There’s a lot of talk over page and domain and even author authority. We know that Google gives weight to content that carries credibility, and this means that developing authority for your site and your pages is important. As well as high quality content, this means authoritative page links and social media links, but how can you measure the authority of a website or a social media profile? Is it even possible to do so? Should we measure authority, considering the fact that everything we do is supposed to be organic and natural?
Is Authority Important?
Authority is important. Google has long attempted to measure the value of a web page by using the number and quality of links that point to a page. However, the introduction and rise of social media and the fact that links are heavily gamed by black hat marketers, means that the methods of measuring authority have become even more complex.
We’re encouraged by Google to write organically, and to market and brand our websites organically, too. Write high quality content, share it with those with similar interests, and we should reap the rewards. However, promoting your work to a wider audience is certainly not bad practice and as long as you stick within the lines of what is reasonable and ethical, you won’t be penalised for your practices and should enjoy reaping the rewards.

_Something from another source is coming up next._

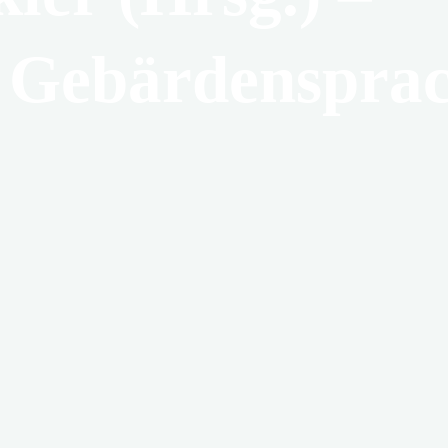
– Gebärdensprac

PageRank was introduced by Google as an extremely simplistic measure of the number and quality of links that a web page receives. Measured from 0 to 10, the more links a page has, and the more authoritative those links, the higher the PageRank of the page. Before anything better came along, and when Google updated the toolbar PageRank more often than every three to six months, it had some benefit. Nowadays, however, it is an outdated and largely useless measure of a page’s authority.

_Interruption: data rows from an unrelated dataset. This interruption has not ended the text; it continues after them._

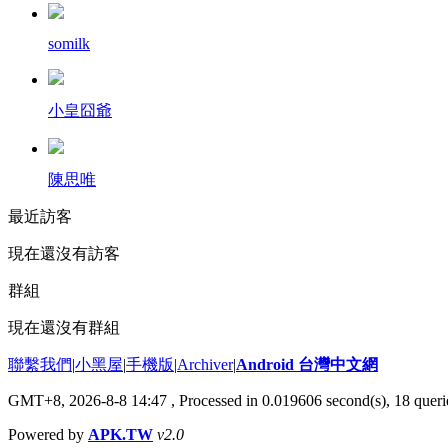
somilk
小皇囧爺
陳思唯
最近訪客
現在還沒有訪客
群組
現在還沒有群組
聯繫我們
|
小黑屋
|
手機版
|
Archiver
|
Android 台灣中文網
GMT+8, 2026-8-8 14:47
, Processed in 0.019606 second(s), 18 que
Powered by
APK.TW
v2.0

Alexa ranking has, unfortunately, been used by site owners and some marketers as a measure of authority. Alexa essentially ranks every website in the world according to how many visitors they receive, and not only is this a poor indication of authority, but it is also easy to manipulate. There was even an exploitation that meant installing the Alexa toolbar gave sites a boost. Alexa should be avoided altogether, because visitor numbers are not a reliable metric of any sort.
For long time, we relied on the use of Moz’s Domain Authority to determine the perceived value of a website. DA is a measure out of 100 of the number of links that a site has, and the value of those links. If it sounds similar to PageRank, that’s because it is, but with a few major differences. DA updates regularly, so is closer to live than the quarterly snapshot that PageRank provides. However, it can be manipulated because it is not that effective at recognising links from bad neighbourhoods as being bad links. It has become a measure of the number of links a site has, rather than authority.
Trust Flow and Citation Flow from Majestic SEO have become, in our opinion and the opinion of many others, the best way to measure the quality of a site, the authority of a page, and the value of a link from that page. Like Domain Authority, there is a free toolbar that measures it quickly and easily, and given the choice, this is the measure that we use when asked by clients.
- How do you measure authority, and do you bother at all?
- Do you use Klout or a similar social media scoring system?